▶ **Directive**
Please arrange the lines below as a Markdown table with the columns "Row" and "Line", numbering each row and leaving out blank lines and the pictures.

+++

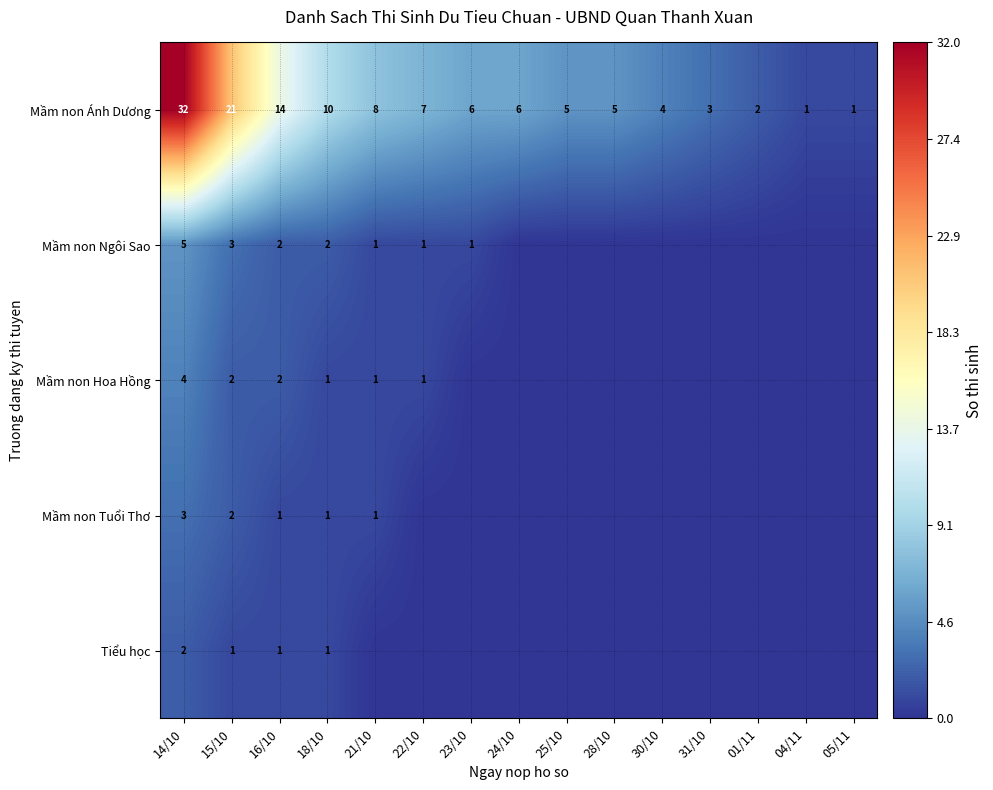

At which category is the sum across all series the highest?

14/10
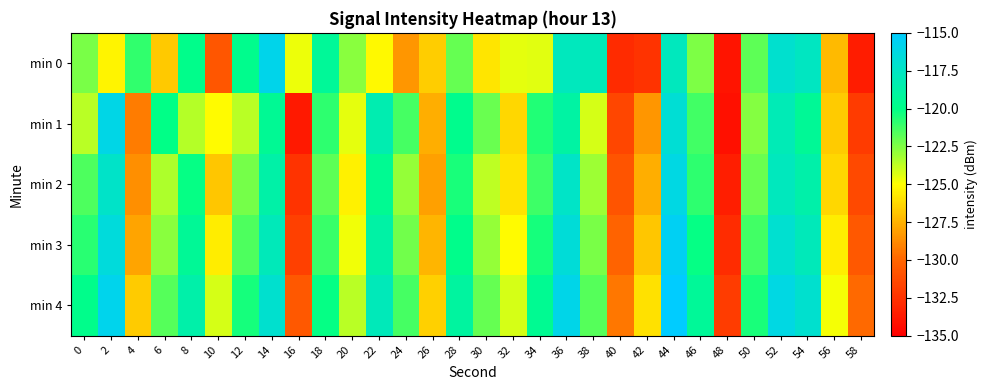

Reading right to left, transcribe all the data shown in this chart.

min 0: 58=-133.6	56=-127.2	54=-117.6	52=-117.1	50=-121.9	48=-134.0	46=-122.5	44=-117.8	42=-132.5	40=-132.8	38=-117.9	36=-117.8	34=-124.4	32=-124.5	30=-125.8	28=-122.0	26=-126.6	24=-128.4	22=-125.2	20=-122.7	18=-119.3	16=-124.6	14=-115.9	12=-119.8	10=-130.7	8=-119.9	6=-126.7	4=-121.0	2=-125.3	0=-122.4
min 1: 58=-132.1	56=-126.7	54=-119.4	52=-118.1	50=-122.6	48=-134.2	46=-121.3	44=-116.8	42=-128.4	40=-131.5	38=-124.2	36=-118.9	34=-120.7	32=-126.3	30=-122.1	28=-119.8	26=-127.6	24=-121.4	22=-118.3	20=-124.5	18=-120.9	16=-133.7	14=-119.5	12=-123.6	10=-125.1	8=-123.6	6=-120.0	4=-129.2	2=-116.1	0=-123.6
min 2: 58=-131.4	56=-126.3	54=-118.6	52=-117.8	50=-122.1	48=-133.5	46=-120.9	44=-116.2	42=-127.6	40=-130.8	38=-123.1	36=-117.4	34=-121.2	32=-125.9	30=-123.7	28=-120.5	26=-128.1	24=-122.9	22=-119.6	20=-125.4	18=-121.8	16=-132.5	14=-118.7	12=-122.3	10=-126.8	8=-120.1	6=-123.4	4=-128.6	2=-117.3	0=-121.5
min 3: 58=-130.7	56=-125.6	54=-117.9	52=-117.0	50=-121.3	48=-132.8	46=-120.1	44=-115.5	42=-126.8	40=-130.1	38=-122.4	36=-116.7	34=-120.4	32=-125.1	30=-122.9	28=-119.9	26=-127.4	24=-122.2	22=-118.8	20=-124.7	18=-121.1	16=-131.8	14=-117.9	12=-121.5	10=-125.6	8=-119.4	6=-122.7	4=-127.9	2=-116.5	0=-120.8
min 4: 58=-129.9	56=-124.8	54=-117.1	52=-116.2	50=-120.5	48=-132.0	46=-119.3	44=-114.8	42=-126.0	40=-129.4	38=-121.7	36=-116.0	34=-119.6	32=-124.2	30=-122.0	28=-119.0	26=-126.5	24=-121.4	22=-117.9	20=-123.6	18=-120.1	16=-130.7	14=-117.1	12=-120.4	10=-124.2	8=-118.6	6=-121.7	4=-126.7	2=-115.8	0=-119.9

+++

▶ **Exercise response**
| Row | Line |
|---|---|
| 1 | At which category is the sum across all series the highest? |
| 2 | 14/10 |
| 3 | Reading right to left, transcribe all the data shown in this chart. |
| 4 | min 0: 58=-133.6	56=-127.2	54=-117.6	52=-117.1	50=-121.9	48=-134.0	46=-122.5	44=-117.8	42=-132.5	40=-132.8	38=-117.9	36=-117.8	34=-124.4	32=-124.5	30=-125.8	28=-122.0	26=-126.6	24=-128.4	22=-125.2	20=-122.7	18=-119.3	16=-124.6	14=-115.9	12=-119.8	10=-130.7	8=-119.9	6=-126.7	4=-121.0	2=-125.3	0=-122.4 |
| 5 | min 1: 58=-132.1	56=-126.7	54=-119.4	52=-118.1	50=-122.6	48=-134.2	46=-121.3	44=-116.8	42=-128.4	40=-131.5	38=-124.2	36=-118.9	34=-120.7	32=-126.3	30=-122.1	28=-119.8	26=-127.6	24=-121.4	22=-118.3	20=-124.5	18=-120.9	16=-133.7	14=-119.5	12=-123.6	10=-125.1	8=-123.6	6=-120.0	4=-129.2	2=-116.1	0=-123.6 |
| 6 | min 2: 58=-131.4	56=-126.3	54=-118.6	52=-117.8	50=-122.1	48=-133.5	46=-120.9	44=-116.2	42=-127.6	40=-130.8	38=-123.1	36=-117.4	34=-121.2	32=-125.9	30=-123.7	28=-120.5	26=-128.1	24=-122.9	22=-119.6	20=-125.4	18=-121.8	16=-132.5	14=-118.7	12=-122.3	10=-126.8	8=-120.1	6=-123.4	4=-128.6	2=-117.3	0=-121.5 |
| 7 | min 3: 58=-130.7	56=-125.6	54=-117.9	52=-117.0	50=-121.3	48=-132.8	46=-120.1	44=-115.5	42=-126.8	40=-130.1	38=-122.4	36=-116.7	34=-120.4	32=-125.1	30=-122.9	28=-119.9	26=-127.4	24=-122.2	22=-118.8	20=-124.7	18=-121.1	16=-131.8	14=-117.9	12=-121.5	10=-125.6	8=-119.4	6=-122.7	4=-127.9	2=-116.5	0=-120.8 |
| 8 | min 4: 58=-129.9	56=-124.8	54=-117.1	52=-116.2	50=-120.5	48=-132.0	46=-119.3	44=-114.8	42=-126.0	40=-129.4	38=-121.7	36=-116.0	34=-119.6	32=-124.2	30=-122.0	28=-119.0	26=-126.5	24=-121.4	22=-117.9	20=-123.6	18=-120.1	16=-130.7	14=-117.1	12=-120.4	10=-124.2	8=-118.6	6=-121.7	4=-126.7	2=-115.8	0=-119.9 |